Is there any limit to Microsoft’s success, or their confidence (read arrogance)? For what is dubbed as “history’s biggest IT project”, Microsoft is making the final preparations to launch Windows Vista.

 

Vista will be a real boon for PC buying, PC manufacturers and the PC industry because it has energy and excitement,” MS CEO Steve Ballmer told the MercuryNews.com (see Microsoft's top exec talks about Vista). “You get this really great new user interface. You get great new applications that work with that user interface. You get great new applications that work with that user interface. It's great that we have a new application that we do, Office 2007, that comes out at the same time. Some other new applications will highlight some of the key things in Vista.”

 

You could say that the new version of Windows, and its new version of MS-Office and Sharepoint hot on its heals, is an indication that MS is in the throws of reinventing itself. Well, not really. But they are certainly doing their damnedest to energize their battered stock price (about $7 less than it was at the start of 2002), their flat income and its continually maligned software from bugs, outside attacks, and rhetoric from the developer community that likes to put rival Apple on an evangelical pedestal.

 

 

Vista Sidebar & Gadgets

 

Vista though has not captured the attention and buzz that previous launches enjoyed (think Windows 95 and XP). But MS is trying.

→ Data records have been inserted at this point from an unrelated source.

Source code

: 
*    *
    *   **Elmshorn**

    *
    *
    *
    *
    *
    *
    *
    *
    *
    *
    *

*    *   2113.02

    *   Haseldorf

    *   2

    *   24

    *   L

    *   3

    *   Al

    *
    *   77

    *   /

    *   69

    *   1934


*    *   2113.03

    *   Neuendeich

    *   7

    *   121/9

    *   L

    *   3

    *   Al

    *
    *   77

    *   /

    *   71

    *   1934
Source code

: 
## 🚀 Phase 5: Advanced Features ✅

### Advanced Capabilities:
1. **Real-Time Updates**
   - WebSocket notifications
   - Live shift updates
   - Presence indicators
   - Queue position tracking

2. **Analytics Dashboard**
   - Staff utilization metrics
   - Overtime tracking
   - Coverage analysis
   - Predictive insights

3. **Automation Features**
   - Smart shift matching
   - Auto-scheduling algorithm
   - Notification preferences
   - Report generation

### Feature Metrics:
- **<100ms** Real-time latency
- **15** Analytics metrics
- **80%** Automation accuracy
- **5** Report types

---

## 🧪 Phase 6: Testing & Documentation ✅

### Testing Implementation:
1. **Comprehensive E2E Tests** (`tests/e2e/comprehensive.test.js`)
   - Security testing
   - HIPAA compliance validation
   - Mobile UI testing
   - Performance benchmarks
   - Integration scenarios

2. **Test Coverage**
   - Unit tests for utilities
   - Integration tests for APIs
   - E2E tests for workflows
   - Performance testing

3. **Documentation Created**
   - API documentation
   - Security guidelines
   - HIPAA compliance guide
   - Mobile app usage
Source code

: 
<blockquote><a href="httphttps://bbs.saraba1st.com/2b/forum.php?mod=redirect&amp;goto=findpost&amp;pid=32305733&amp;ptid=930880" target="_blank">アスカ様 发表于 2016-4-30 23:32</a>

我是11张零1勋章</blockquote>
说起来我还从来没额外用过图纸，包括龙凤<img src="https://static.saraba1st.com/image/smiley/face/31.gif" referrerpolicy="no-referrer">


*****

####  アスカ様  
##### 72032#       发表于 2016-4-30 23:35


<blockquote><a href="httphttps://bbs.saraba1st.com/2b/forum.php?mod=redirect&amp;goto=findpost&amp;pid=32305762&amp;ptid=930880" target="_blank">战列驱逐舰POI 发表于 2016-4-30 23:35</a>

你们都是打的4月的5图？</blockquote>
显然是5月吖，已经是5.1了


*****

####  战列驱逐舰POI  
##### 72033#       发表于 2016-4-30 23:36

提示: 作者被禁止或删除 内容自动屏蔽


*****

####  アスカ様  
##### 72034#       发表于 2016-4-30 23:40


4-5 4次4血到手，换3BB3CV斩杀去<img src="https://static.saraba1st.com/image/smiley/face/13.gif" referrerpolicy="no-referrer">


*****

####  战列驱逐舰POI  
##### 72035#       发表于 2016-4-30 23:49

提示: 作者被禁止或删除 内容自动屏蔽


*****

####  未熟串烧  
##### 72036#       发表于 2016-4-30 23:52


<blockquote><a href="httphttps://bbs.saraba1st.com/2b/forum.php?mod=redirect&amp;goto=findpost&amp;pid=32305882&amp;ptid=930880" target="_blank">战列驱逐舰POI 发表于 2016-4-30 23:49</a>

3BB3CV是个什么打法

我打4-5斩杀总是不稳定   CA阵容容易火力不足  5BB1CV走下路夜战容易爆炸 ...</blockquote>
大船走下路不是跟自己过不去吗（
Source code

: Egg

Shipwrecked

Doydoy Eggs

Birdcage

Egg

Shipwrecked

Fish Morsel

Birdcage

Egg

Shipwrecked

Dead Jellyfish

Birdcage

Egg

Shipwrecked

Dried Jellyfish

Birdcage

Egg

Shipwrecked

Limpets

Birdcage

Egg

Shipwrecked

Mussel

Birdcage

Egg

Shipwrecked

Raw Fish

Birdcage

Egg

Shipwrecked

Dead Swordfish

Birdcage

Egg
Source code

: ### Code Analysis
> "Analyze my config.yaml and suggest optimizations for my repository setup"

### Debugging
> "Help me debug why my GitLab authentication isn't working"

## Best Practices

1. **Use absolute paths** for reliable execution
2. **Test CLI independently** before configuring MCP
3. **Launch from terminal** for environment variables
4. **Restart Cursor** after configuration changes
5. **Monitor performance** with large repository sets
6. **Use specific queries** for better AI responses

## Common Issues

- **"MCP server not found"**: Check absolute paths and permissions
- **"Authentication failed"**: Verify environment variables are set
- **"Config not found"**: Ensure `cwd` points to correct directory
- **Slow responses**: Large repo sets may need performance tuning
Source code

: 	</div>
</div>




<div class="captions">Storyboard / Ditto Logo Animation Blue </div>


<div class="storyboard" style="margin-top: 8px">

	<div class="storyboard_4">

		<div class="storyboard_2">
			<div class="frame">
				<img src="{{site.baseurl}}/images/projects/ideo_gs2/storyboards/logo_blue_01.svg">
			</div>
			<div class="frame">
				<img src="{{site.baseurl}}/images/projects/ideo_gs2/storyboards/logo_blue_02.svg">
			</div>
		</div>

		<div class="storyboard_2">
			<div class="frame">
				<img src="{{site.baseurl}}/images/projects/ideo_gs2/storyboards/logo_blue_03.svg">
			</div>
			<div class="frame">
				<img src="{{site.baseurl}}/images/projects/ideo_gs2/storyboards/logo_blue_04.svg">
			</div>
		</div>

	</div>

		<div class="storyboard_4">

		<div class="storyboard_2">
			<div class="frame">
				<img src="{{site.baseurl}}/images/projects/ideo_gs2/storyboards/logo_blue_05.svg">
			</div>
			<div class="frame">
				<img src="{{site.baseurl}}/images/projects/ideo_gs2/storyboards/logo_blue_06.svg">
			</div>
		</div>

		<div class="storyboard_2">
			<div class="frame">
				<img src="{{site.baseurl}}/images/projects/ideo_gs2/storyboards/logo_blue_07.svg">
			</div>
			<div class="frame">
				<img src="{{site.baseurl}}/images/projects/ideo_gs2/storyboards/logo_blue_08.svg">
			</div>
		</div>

Here’s what we know about Windows Vista:

  • Business customer rollout (Christmas 2006); consumer rollout (early 2007)
  • Slick new user interface (look-and-feel and navigation) with lots of graphics, animation and motion video as well as translucent window borders
  • Main screen sidebar with ‘help’ gadgets including a calculator, a news reader and a currency converter.
  • A window flipper where the user’s current open windows flash through a full rotation akin to a slide show
  • Additional security including tougher treatment and protection against viruses (my favorite is that it apparently warn you when ANY program is to be installed on your computer including spyware and trojans) and the ability to see if anyone (such as your neighbor) is piggy-backing on your wireless network
  • Users (e.g. parents) can restrict online activities (by age or by content type) such as blocking certain games and limiting computer use (Vista will also produce usage reports on where the child or user goes and for how long
  • Multimedia tools for better managing photos and videos including meta tags and instantly turning photos into videos
  • Hinted but not really confirmed: Vista will be able to connect to Xbox 360 and allow gamers on each platform to compete with each other

How eager is Microsoft to have you buy Vista? Well, while Vista will NOT be available for consumers in time for Christmas (despite its original plans), there is a ‘coupon’ of sorts for those of you planning to buy a computer this season. MS has announced a Vista upgrade program, which gives the buyer a

not necessarily free Vista upgrade”. MS estimates this coupon program will cost them $1.5 billion in revenue.